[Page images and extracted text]
•••••

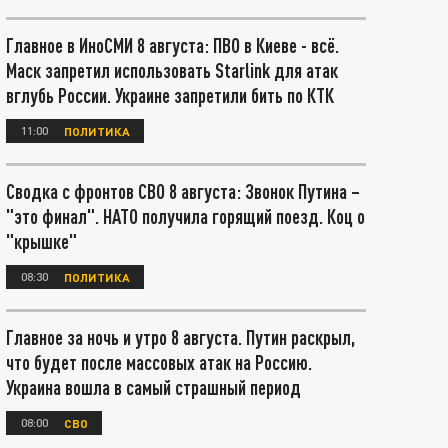
Главное в ИноСМИ 8 августа: ПВО в Киеве - всё.
Маск запретил использовать Starlink для атак
вглубь России. Украине запретили бить по КТК
11:00
ПОЛИТИКА
Сводка с фронтов СВО 8 августа: Звонок Путина –
"это финал". НАТО получила горящий поезд. Коц о
"крышке"
08:30
ПОЛИТИКА
Главное за ночь и утро 8 августа. Путин раскрыл,
что будет после массовых атак на Россию.
Украина вошла в самый страшный период
08:00
СВО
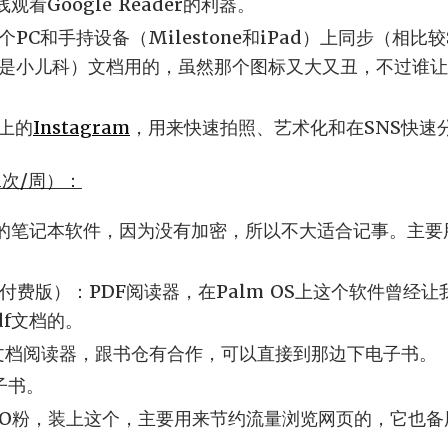
观看Google Reader的利器。
C和手持设备（Milestone和iPad）上同步（相比较S
是小儿科）文档用的，虽然那个图标又大又丑，不过谁让
S上的
Instagram
，用来快速拍照、艺术化和在SNS快速
次/周）：
多平台的笔记本软件，因为没有加密，所以不大适合记事。主
der（付费版）：PDF阅读器，在Palm OS上这个软件曾
df文档的。
pub文档阅读器，跟书仓有合作，可以直接到那边下电子书。
电子书。
i：我是O粉，装上这个，主要用来节约流量浏览网页的，它也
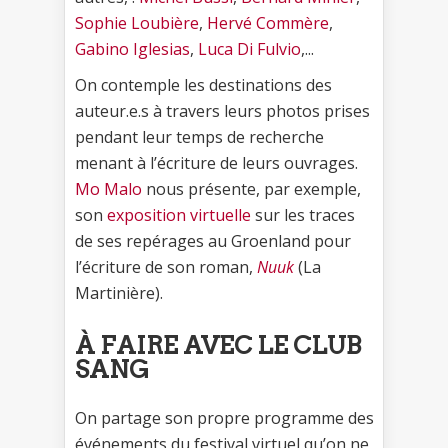
Sophie Loubière
,
Hervé Commère
,
Gabino Iglesias
,
Luca Di Fulvio
,...
On contemple les destinations des
auteur.e.s à travers leurs photos prises
pendant leur temps de recherche
menant à l’écriture de leurs ouvrages.
Mo Malo
nous présente, par exemple,
son
exposition virtuelle
sur les traces
de ses repérages au Groenland pour
l’écriture de son roman,
Nuuk
(La
Martinière).
À FAIRE AVEC LE CLUB
SANG
On partage son propre programme des
événements du festival virtuel qu’on ne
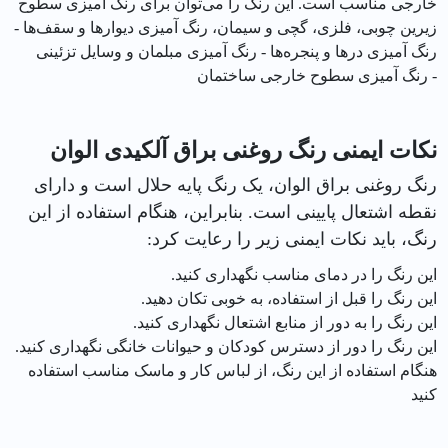
خارجی مناسب است. این رنگ را می‌توان برای رنگ آمیزی سطوح
زیرین چوبی، فلزی، گچی و سیمان، رنگ آمیزی دیوارها و سقف‌ها -
رنگ آمیزی درها و پنجره‌ها - رنگ آمیزی مبلمان و وسایل تزئینی
- رنگ آمیزی سطوح خارجی ساختمان
نکات ایمنی رنگ روغنی براق آلکیدی الوان
رنگ روغنی براق الوان، یک رنگ پایه حلال است و دارای
نقطه اشتعال پایینی است. بنابراین، هنگام استفاده از این
رنگ، باید نکات ایمنی زیر را رعایت کرد:
این رنگ را در دمای مناسب نگهداری کنید.
این رنگ را قبل از استفاده، به خوبی تکان دهید.
این رنگ را به دور از منابع اشتعال نگهداری کنید.
این رنگ را دور از دسترس کودکان و حیوانات خانگی نگهداری کنید.
هنگام استفاده از این رنگ، از لباس کار و ماسک مناسب استفاده
کنید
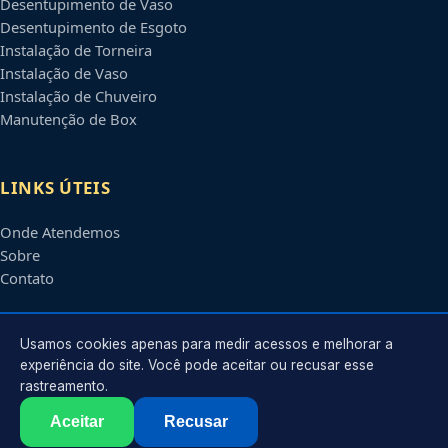
Desentupimento de Vaso
Desentupimento de Esgoto
Instalação de Torneira
Instalação de Vaso
Instalação de Chuveiro
Manutenção de Box
LINKS ÚTEIS
Onde Atendemos
Sobre
Contato
CONTATO
Usamos cookies apenas para medir acessos e melhorar a
experiência do site. Você pode aceitar ou recusar esse
rastreamento.
Atendimento em
Montes Claros
-
MG
e regiões parceiras
contato@encanadoremmontesclaros.com.br
Aceitar
Recusar
©
2026
Encanador em
Montes Claros
-
MG
. Todos os direitos reservados.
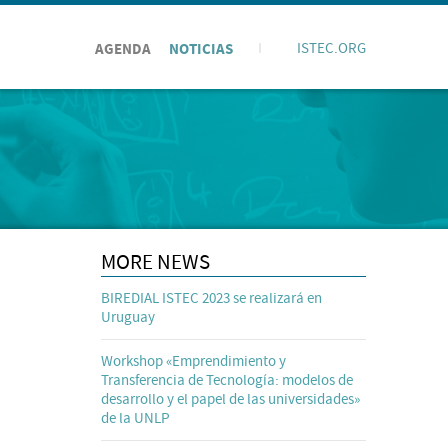
AGENDA
NOTICIAS
I
ISTEC.ORG
MORE NEWS
BIREDIAL ISTEC 2023 se realizará en
Uruguay
Workshop «Emprendimiento y
Transferencia de Tecnología: modelos de
desarrollo y el papel de las universidades»
de la UNLP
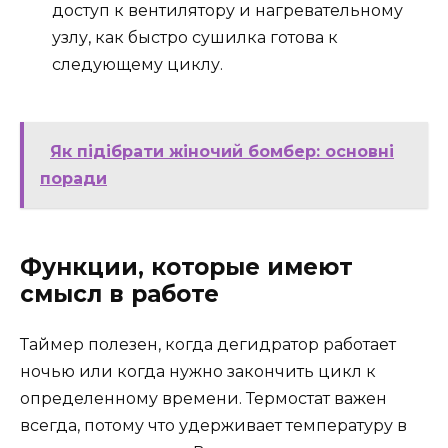
доступ к вентилятору и нагревательному
узлу, как быстро сушилка готова к
следующему циклу.
Як підібрати жіночий бомбер: основні
поради
Функции, которые имеют
смысл в работе
Таймер полезен, когда дегидратор работает
ночью или когда нужно закончить цикл к
определенному времени. Термостат важен
всегда, потому что удерживает температуру в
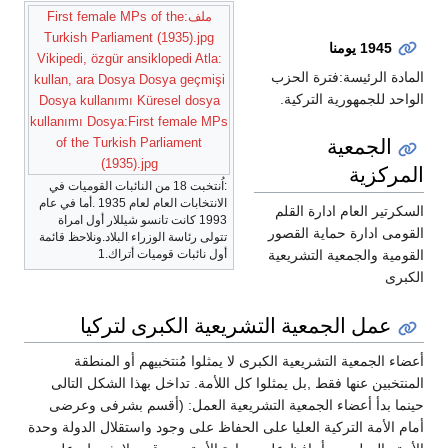
ملف:First female MPs of the
Turkish Parliament (1935).jpg
1945 يومنا
Vikipedi, özgür ansiklopedi Atla:
المادة الرئيسة:فترة الحزب
kullan, ara Dosya Dosya geçmişi
الواحد للجمهورية التركية.
Dosya kullanımı Küresel dosya
kullanımı Dosya:First female MPs
الجمعية
of the Turkish Parliament
(1935).jpg
المركزية
:اُنتخبت 18 من النائبات القوميات في
الانتخابات العام لعام 1935 .أما في عام
السكرتير العام ادارة القلم
1993 كانت تانسو شيللار أول امراة
القومى ادارة حماية القصور
تتولى رئاسة الوزراء البلاد.ونلاحظ قائمة
أول نائبات قوميات أتراك.1
القومية والجمعية التشريعية
الكبرى
عمل الجمعية التشريعية الكبرى لتركيا
أعضاء الجمعية التشريعية الكبرى لا يمثلوا مُنتخبيهم أو المنطقة
المنتخبين عنها فقط ,بل يمثلوا كل اللأمة. تداخل بهذا الشكل التالى
حينما بدأ أعضاء الجمعية التشريعية العمل: (أقسم بشرفى وعرضى
أمام الأمة التركية العليا على الحفاظ على وجود واستقلال الدولة وحدة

•••••

**AIM OF THE TASK:** Print every entry exactly as written, without the pictures.

**WRITTEN REPLY:**
Главное в ИноСМИ 8 августа: ПВО в Киеве - всё.
Маск запретил использовать Starlink для атак
вглубь России. Украине запретили бить по КТК
11:00
ПОЛИТИКА
Сводка с фронтов СВО 8 августа: Звонок Путина –
"это финал". НАТО получила горящий поезд. Коц о
"крышке"
08:30
ПОЛИТИКА
Главное за ночь и утро 8 августа. Путин раскрыл,
что будет после массовых атак на Россию.
Украина вошла в самый страшный период
08:00
СВО
观看Google Reader的利器。
C和手持设备（Milestone和iPad）上同步（相比较S
是小儿科）文档用的，虽然那个图标又大又丑，不过谁让
S上的
Instagram
，用来快速拍照、艺术化和在SNS快速
次/周）：
多平台的笔记本软件，因为没有加密，所以不大适合记事。主
der（付费版）：PDF阅读器，在Palm OS上这个软件曾
df文档的。
pub文档阅读器，跟书仓有合作，可以直接到那边下电子书。
电子书。
i：我是O粉，装上这个，主要用来节约流量浏览网页的，它也
Sophie Loubière
,
Hervé Commère
,
Gabino Iglesias
,
Luca Di Fulvio
,...
On contemple les destinations des
auteur.e.s à travers leurs photos prises
pendant leur temps de recherche
menant à l’écriture de leurs ouvrages.
Mo Malo
nous présente, par exemple,
son
exposition virtuelle
sur les traces
de ses repérages au Groenland pour
l’écriture de son roman,
Nuuk
(La
Martinière).
À FAIRE AVEC LE CLUB
SANG
On partage son propre programme des
événements du festival virtuel qu’on ne
خارجی مناسب است. این رنگ را می‌توان برای رنگ آمیزی سطوح
زیرین چوبی، فلزی، گچی و سیمان، رنگ آمیزی دیوارها و سقف‌ها -
رنگ آمیزی درها و پنجره‌ها - رنگ آمیزی مبلمان و وسایل تزئینی
- رنگ آمیزی سطوح خارجی ساختمان
نکات ایمنی رنگ روغنی براق آلکیدی الوان
رنگ روغنی براق الوان، یک رنگ پایه حلال است و دارای
نقطه اشتعال پایینی است. بنابراین، هنگام استفاده از این
رنگ، باید نکات ایمنی زیر را رعایت کرد:
این رنگ را در دمای مناسب نگهداری کنید.
این رنگ را قبل از استفاده، به خوبی تکان دهید.
این رنگ را به دور از منابع اشتعال نگهداری کنید.
این رنگ را دور از دسترس کودکان و حیوانات خانگی نگهداری کنید.
هنگام استفاده از این رنگ، از لباس کار و ماسک مناسب استفاده
کنید
Desentupimento de Vaso
Desentupimento de Esgoto
Instalação de Torneira
Instalação de Vaso
Instalação de Chuveiro
Manutenção de Box
LINKS ÚTEIS
Onde Atendemos
Sobre
Contato
CONTATO
Usamos cookies apenas para medir acessos e melhorar a
experiência do site. Você pode aceitar ou recusar esse
rastreamento.
Atendimento em
Montes Claros
-
MG
e regiões parceiras
contato@encanadoremmontesclaros.com.br
Aceitar
Recusar
©
2026
Encanador em
Montes Claros
-
MG
. Todos os direitos reservados.
AGENDA
NOTICIAS
I
ISTEC.ORG
MORE NEWS
BIREDIAL ISTEC 2023 se realizará en
Uruguay
Workshop «Emprendimiento y
Transferencia de Tecnología: modelos de
desarrollo y el papel de las universidades»
de la UNLP
доступ к вентилятору и нагревательному
узлу, как быстро сушилка готова к
следующему циклу.
Як підібрати жіночий бомбер: основні
поради
Функции, которые имеют
смысл в работе
Таймер полезен, когда дегидратор работает
ночью или когда нужно закончить цикл к
определенному времени. Термостат важен
всегда, потому что удерживает температуру в
ملف:First female MPs of the
Turkish Parliament (1935).jpg
1945 يومنا
Vikipedi, özgür ansiklopedi Atla:
المادة الرئيسة:فترة الحزب
kullan, ara Dosya Dosya geçmişi
الواحد للجمهورية التركية.
Dosya kullanımı Küresel dosya
kullanımı Dosya:First female MPs
الجمعية
of the Turkish Parliament
(1935).jpg
المركزية
:اُنتخبت 18 من النائبات القوميات في
الانتخابات العام لعام 1935 .أما في عام
السكرتير العام ادارة القلم
1993 كانت تانسو شيللار أول امراة
القومى ادارة حماية القصور
تتولى رئاسة الوزراء البلاد.ونلاحظ قائمة
أول نائبات قوميات أتراك.1
القومية والجمعية التشريعية
الكبرى
عمل الجمعية التشريعية الكبرى لتركيا
أعضاء الجمعية التشريعية الكبرى لا يمثلوا مُنتخبيهم أو المنطقة
المنتخبين عنها فقط ,بل يمثلوا كل اللأمة. تداخل بهذا الشكل التالى
حينما بدأ أعضاء الجمعية التشريعية العمل: (أقسم بشرفى وعرضى
أمام الأمة التركية العليا على الحفاظ على وجود واستقلال الدولة وحدة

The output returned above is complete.